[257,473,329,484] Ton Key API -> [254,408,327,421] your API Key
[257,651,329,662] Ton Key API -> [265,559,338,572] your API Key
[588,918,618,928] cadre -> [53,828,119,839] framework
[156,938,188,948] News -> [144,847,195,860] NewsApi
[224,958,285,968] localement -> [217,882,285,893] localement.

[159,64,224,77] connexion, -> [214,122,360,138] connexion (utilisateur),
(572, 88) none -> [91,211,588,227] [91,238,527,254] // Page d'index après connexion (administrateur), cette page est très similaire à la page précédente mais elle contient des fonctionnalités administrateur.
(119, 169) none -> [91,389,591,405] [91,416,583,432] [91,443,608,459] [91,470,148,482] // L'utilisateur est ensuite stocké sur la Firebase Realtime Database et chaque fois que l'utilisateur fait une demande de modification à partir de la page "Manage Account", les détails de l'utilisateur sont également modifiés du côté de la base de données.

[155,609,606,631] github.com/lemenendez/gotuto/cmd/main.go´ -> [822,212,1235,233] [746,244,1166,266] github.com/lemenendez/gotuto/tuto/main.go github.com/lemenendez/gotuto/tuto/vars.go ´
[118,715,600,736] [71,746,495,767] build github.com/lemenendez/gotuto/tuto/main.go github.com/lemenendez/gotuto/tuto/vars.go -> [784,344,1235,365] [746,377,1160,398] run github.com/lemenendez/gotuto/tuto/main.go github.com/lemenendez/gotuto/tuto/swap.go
---
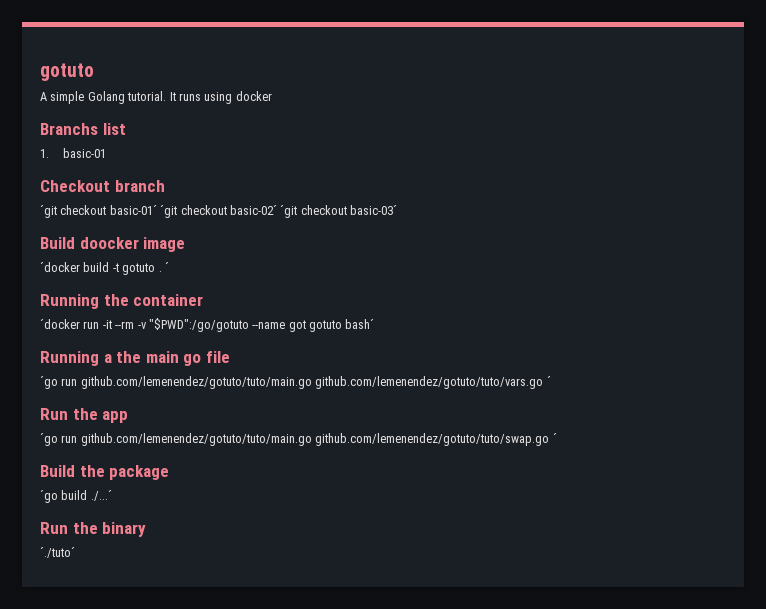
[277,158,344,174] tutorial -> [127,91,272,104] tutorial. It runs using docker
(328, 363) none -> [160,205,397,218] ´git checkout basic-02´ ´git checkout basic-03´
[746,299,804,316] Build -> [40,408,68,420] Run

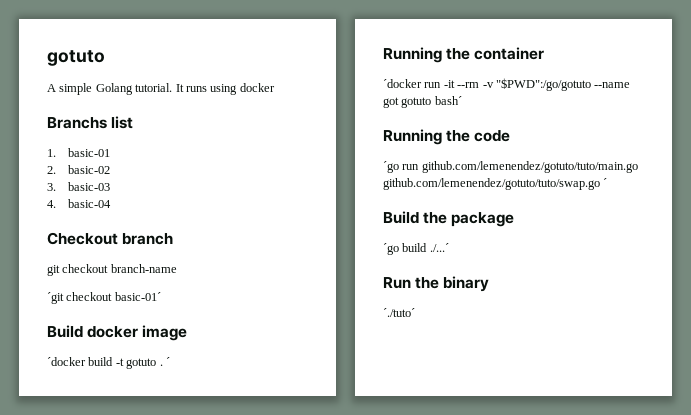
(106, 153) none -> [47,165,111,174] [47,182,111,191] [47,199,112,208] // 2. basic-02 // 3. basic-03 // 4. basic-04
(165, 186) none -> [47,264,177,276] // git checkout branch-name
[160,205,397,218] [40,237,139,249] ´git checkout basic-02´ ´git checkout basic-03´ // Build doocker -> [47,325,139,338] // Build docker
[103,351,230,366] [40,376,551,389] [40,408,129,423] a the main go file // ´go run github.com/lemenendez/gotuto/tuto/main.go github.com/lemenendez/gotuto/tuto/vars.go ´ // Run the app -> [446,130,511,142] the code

▶ **ASSIGNED TASK**
Using the listing above, return word for word each line from the one that has "[257,473,329,484] Ton Key" through the one that has "[118,715,600,736] [71,746,495,767] build", and no line outside that range.

▶ **RESPONSE BOX**
[257,473,329,484] Ton Key API -> [254,408,327,421] your API Key
[257,651,329,662] Ton Key API -> [265,559,338,572] your API Key
[588,918,618,928] cadre -> [53,828,119,839] framework
[156,938,188,948] News -> [144,847,195,860] NewsApi
[224,958,285,968] localement -> [217,882,285,893] localement.

[159,64,224,77] connexion, -> [214,122,360,138] connexion (utilisateur),
(572, 88) none -> [91,211,588,227] [91,238,527,254] // Page d'index après connexion (administrateur), cette page est très similaire à la page précédente mais elle contient des fonctionnalités administrateur.
(119, 169) none -> [91,389,591,405] [91,416,583,432] [91,443,608,459] [91,470,148,482] // L'utilisateur est ensuite stocké sur la Firebase Realtime Database et chaque fois que l'utilisateur fait une demande de modification à partir de la page "Manage Account", les détails de l'utilisateur sont également modifiés du côté de la base de données.

[155,609,606,631] github.com/lemenendez/gotuto/cmd/main.go´ -> [822,212,1235,233] [746,244,1166,266] github.com/lemenendez/gotuto/tuto/main.go github.com/lemenendez/gotuto/tuto/vars.go ´
[118,715,600,736] [71,746,495,767] build github.com/lemenendez/gotuto/tuto/main.go github.com/lemenendez/gotuto/tuto/vars.go -> [784,344,1235,365] [746,377,1160,398] run github.com/lemenendez/gotuto/tuto/main.go github.com/lemenendez/gotuto/tuto/swap.go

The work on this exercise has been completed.